Department of Physiology and Biochemical Engineering, Mayo Clinic, Rochester, MN, USA.
Institute for Cell and Molecular Biosciences, Newcastle University, Newcastle upon Tyne, UK.
Trends Biochem Sci. 2019 Dec;44(12):996-1008. doi: 10.1016/j.tibs.2019.06.011. Epub 2019 Jul 22.
Cellular senescence is a major driver of age-related diseases, and senotherapies are being tested in clinical trials. Despite its popularity, cellular senescence is weakly defined and is frequently referred to as irreversible cell-cycle arrest. In this article we hypothesize that cellular senescence is a phenotype that results from the coordination of two processes: cell expansion and cell-cycle arrest. We provide evidence for the compatibility of the proposed model with recent findings showing senescence in postmitotic tissues, wound healing, obesity, and development. We believe our model also explains why some characteristics of senescence can be found in non-senescent cells. Finally, we propose new avenues for research from our model.

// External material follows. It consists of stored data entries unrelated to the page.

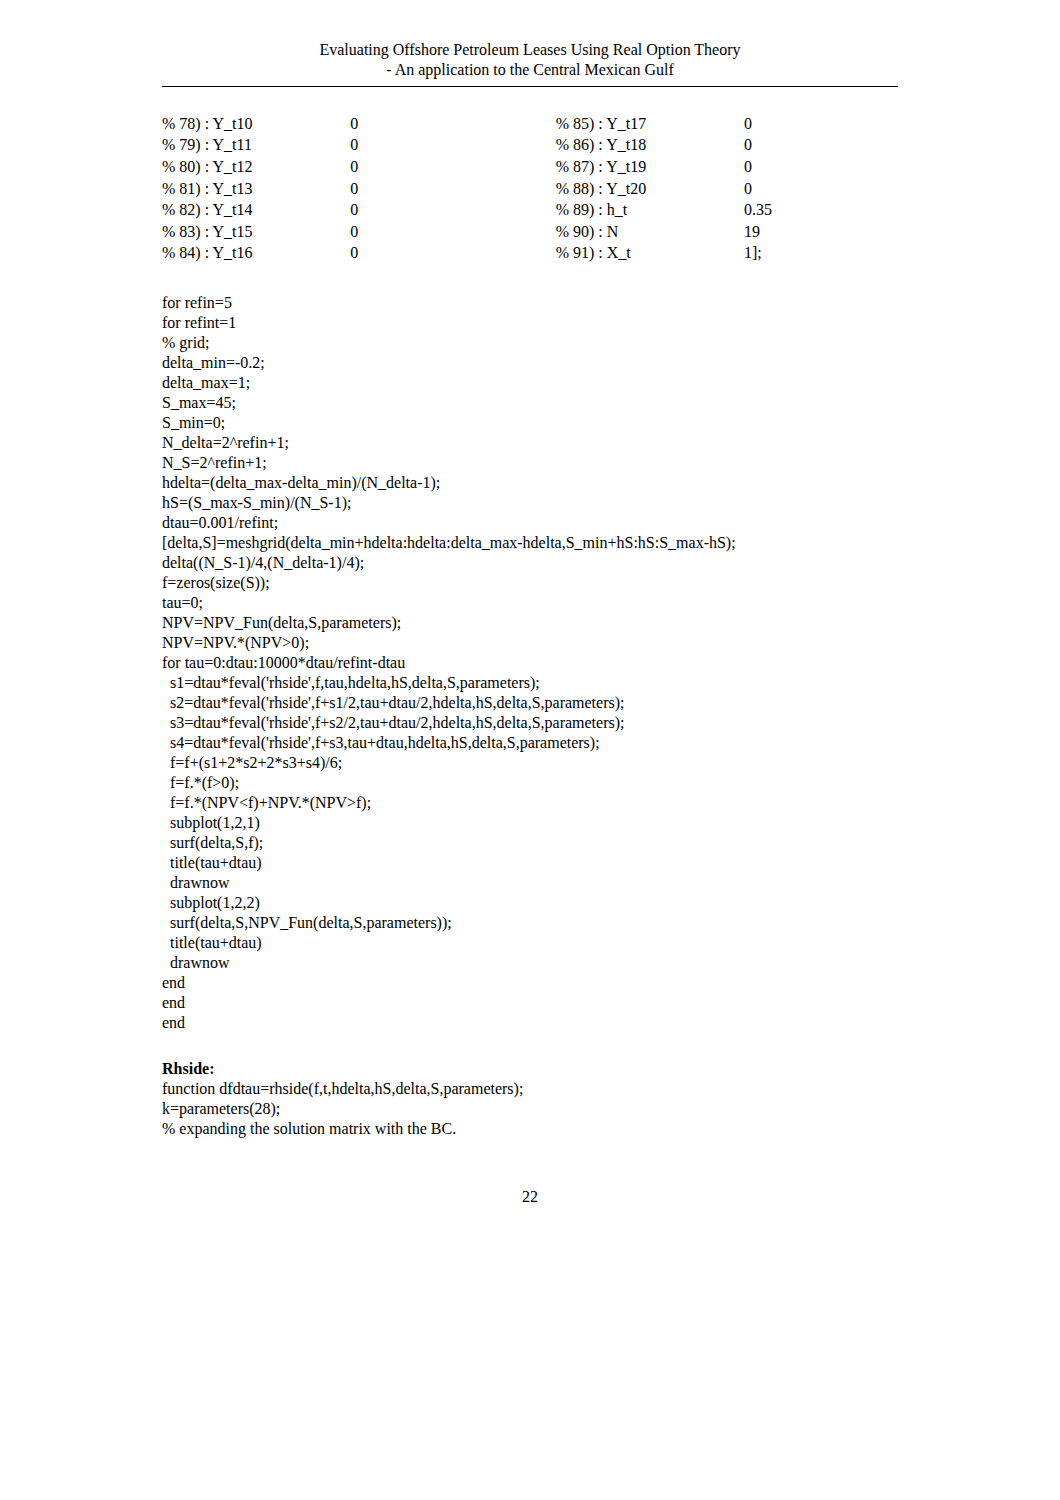Evaluating Offshore Petroleum Leases Using Real Option Theory - An application to the Central Mexican Gulf
| % 78) : Y_t10 | 0 | | % 85) : Y_t17 | 0 |
| % 79) : Y_t11 | 0 | | % 86) : Y_t18 | 0 |
| % 80) : Y_t12 | 0 | | % 87) : Y_t19 | 0 |
| % 81) : Y_t13 | 0 | | % 88) : Y_t20 | 0 |
| % 82) : Y_t14 | 0 | | % 89) : h_t | 0.35 |
| % 83) : Y_t15 | 0 | | % 90) : N | 19 |
| % 84) : Y_t16 | 0 | | % 91) : X_t | 1]; |
for refin=5
for refint=1
% grid;
delta_min=-0.2;
delta_max=1;
S_max=45;
S_min=0;
N_delta=2^refin+1;
N_S=2^refin+1;
hdelta=(delta_max-delta_min)/(N_delta-1);
hS=(S_max-S_min)/(N_S-1);
dtau=0.001/refint;
[delta,S]=meshgrid(delta_min+hdelta:hdelta:delta_max-hdelta,S_min+hS:hS:S_max-hS);
delta((N_S-1)/4,(N_delta-1)/4);
f=zeros(size(S));
tau=0;
NPV=NPV_Fun(delta,S,parameters);
NPV=NPV.*(NPV>0);
for tau=0:dtau:10000*dtau/refint-dtau
  s1=dtau*feval('rhside',f,tau,hdelta,hS,delta,S,parameters);
  s2=dtau*feval('rhside',f+s1/2,tau+dtau/2,hdelta,hS,delta,S,parameters);
  s3=dtau*feval('rhside',f+s2/2,tau+dtau/2,hdelta,hS,delta,S,parameters);
  s4=dtau*feval('rhside',f+s3,tau+dtau,hdelta,hS,delta,S,parameters);
  f=f+(s1+2*s2+2*s3+s4)/6;
  f=f.*(f>0);
  f=f.*(NPV<f)+NPV.*(NPV>f);
  subplot(1,2,1)
  surf(delta,S,f);
  title(tau+dtau)
  drawnow
  subplot(1,2,2)
  surf(delta,S,NPV_Fun(delta,S,parameters));
  title(tau+dtau)
  drawnow
end
end
end
Rhside:
function dfdtau=rhside(f,t,hdelta,hS,delta,S,parameters);
k=parameters(28);
% expanding the solution matrix with the BC.
22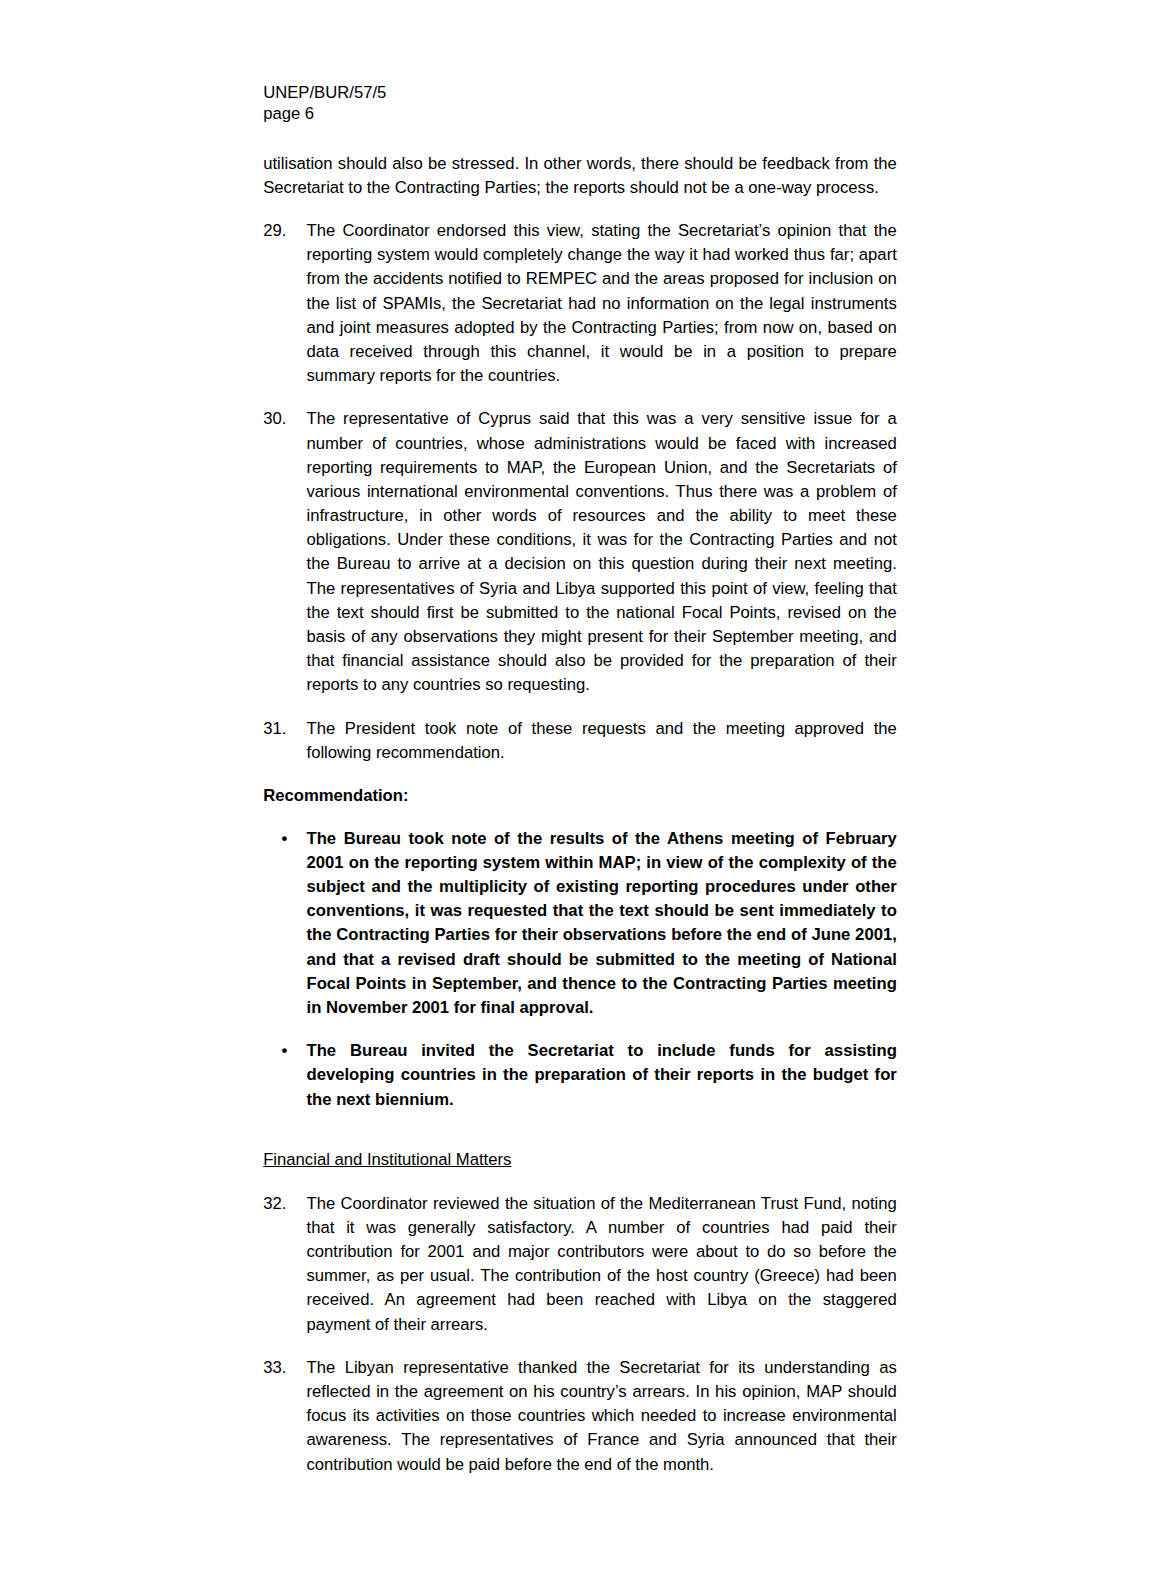UNEP/BUR/57/5
page 6
utilisation should also be stressed. In other words, there should be feedback from the Secretariat to the Contracting Parties; the reports should not be a one-way process.
29.
The Coordinator endorsed this view, stating the Secretariat’s opinion that the reporting system would completely change the way it had worked thus far; apart from the accidents notified to REMPEC and the areas proposed for inclusion on the list of SPAMIs, the Secretariat had no information on the legal instruments and joint measures adopted by the Contracting Parties; from now on, based on data received through this channel, it would be in a position to prepare summary reports for the countries.
30.
The representative of Cyprus said that this was a very sensitive issue for a number of countries, whose administrations would be faced with increased reporting requirements to MAP, the European Union, and the Secretariats of various international environmental conventions. Thus there was a problem of infrastructure, in other words of resources and the ability to meet these obligations. Under these conditions, it was for the Contracting Parties and not the Bureau to arrive at a decision on this question during their next meeting. The representatives of Syria and Libya supported this point of view, feeling that the text should first be submitted to the national Focal Points, revised on the basis of any observations they might present for their September meeting, and that financial assistance should also be provided for the preparation of their reports to any countries so requesting.
31.
The President took note of these requests and the meeting approved the following recommendation.
Recommendation:
The Bureau took note of the results of the Athens meeting of February 2001 on the reporting system within MAP; in view of the complexity of the subject and the multiplicity of existing reporting procedures under other conventions, it was requested that the text should be sent immediately to the Contracting Parties for their observations before the end of June 2001, and that a revised draft should be submitted to the meeting of National Focal Points in September, and thence to the Contracting Parties meeting in November 2001 for final approval.
The Bureau invited the Secretariat to include funds for assisting developing countries in the preparation of their reports in the budget for the next biennium.
Financial and Institutional Matters
32.
The Coordinator reviewed the situation of the Mediterranean Trust Fund, noting that it was generally satisfactory. A number of countries had paid their contribution for 2001 and major contributors were about to do so before the summer, as per usual. The contribution of the host country (Greece) had been received. An agreement had been reached with Libya on the staggered payment of their arrears.
33.
The Libyan representative thanked the Secretariat for its understanding as reflected in the agreement on his country’s arrears. In his opinion, MAP should focus its activities on those countries which needed to increase environmental awareness. The representatives of France and Syria announced that their contribution would be paid before the end of the month.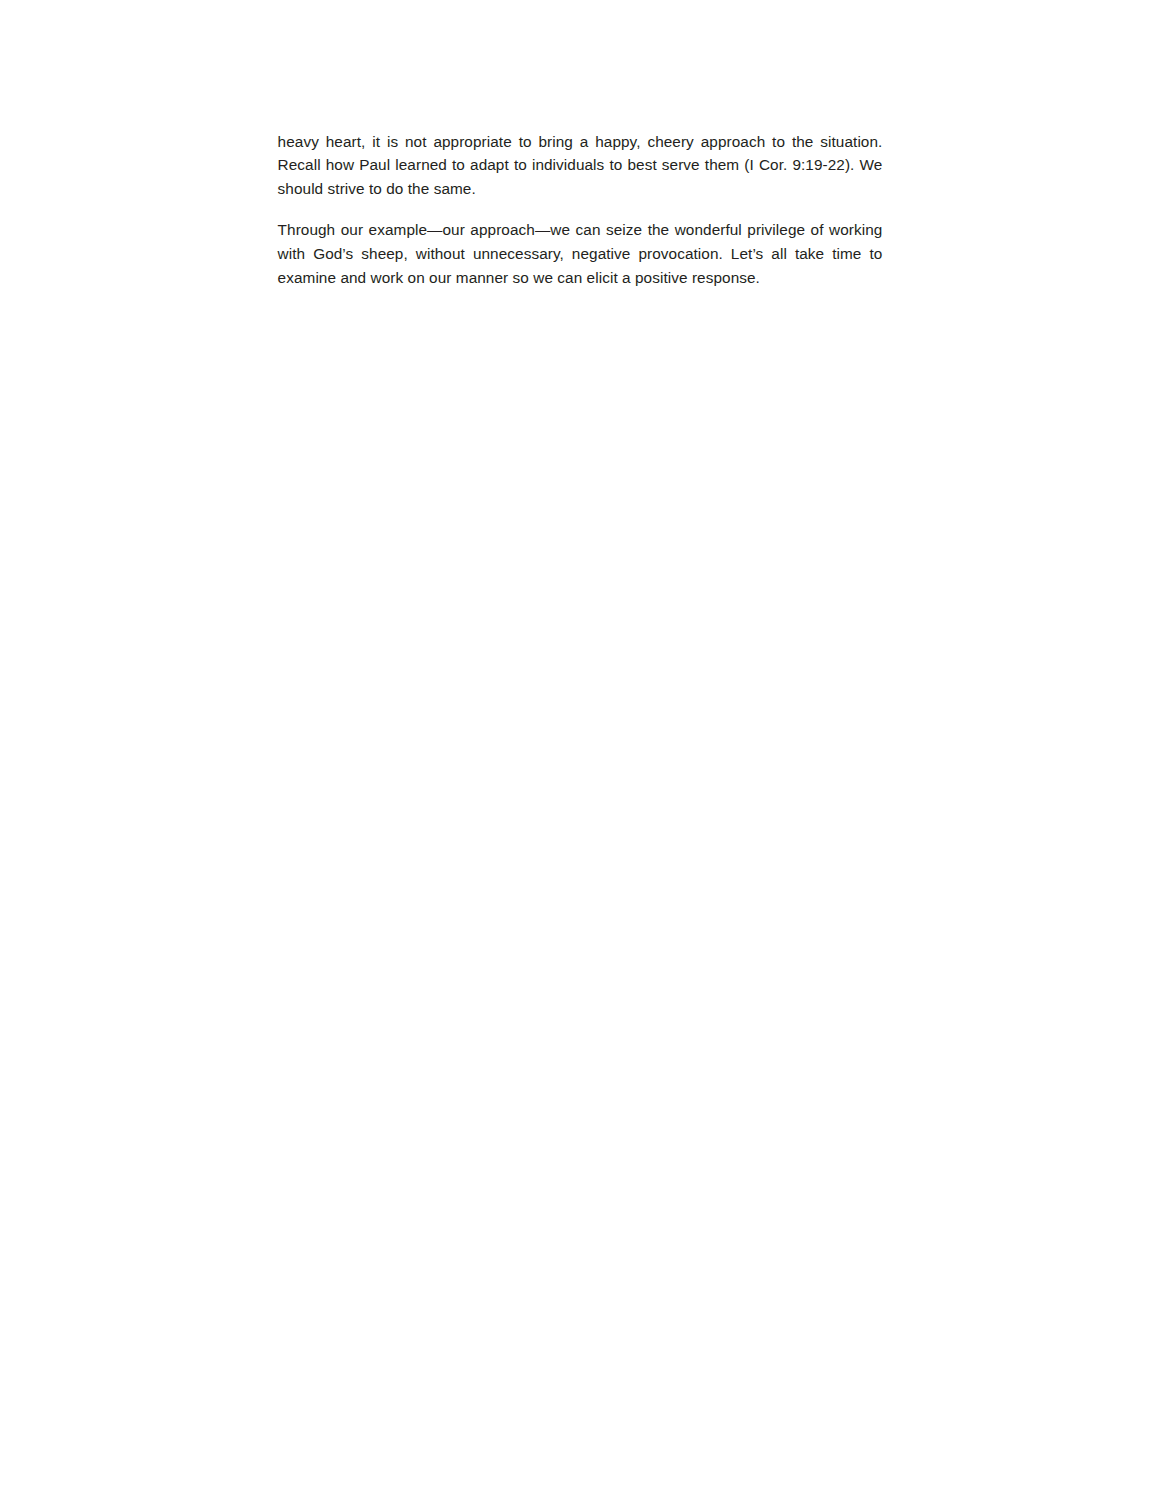heavy heart, it is not appropriate to bring a happy, cheery approach to the situation. Recall how Paul learned to adapt to individuals to best serve them (I Cor. 9:19-22). We should strive to do the same.
Through our example—our approach—we can seize the wonderful privilege of working with God’s sheep, without unnecessary, negative provocation. Let’s all take time to examine and work on our manner so we can elicit a positive response.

细胞衰老(cellular senescence)是与年龄相关疾病的主要驱动因素,衰老疗法正在临床试验中进行测试。尽管细胞衰老(cellular senescence)很受欢迎,但它的定义很弱,通常被称为不可逆的细胞周期停滞。在本文中,我们假设细胞衰老(cellular senescence)是由两个过程协调产生的表型:细胞扩张和细胞周期停滞。我们提供了证据,证明所提出的模型与最近的发现是一致的,这些发现表明细胞衰老(cellular senescence)存在于有丝分裂后组织、伤口愈合、肥胖和发育中。我们相信,我们的模型还解释了为什么一些衰老(senescence)的特征可以在非衰老(senescent)细胞中找到。最后,我们从我们的模型中提出了新的研究途径。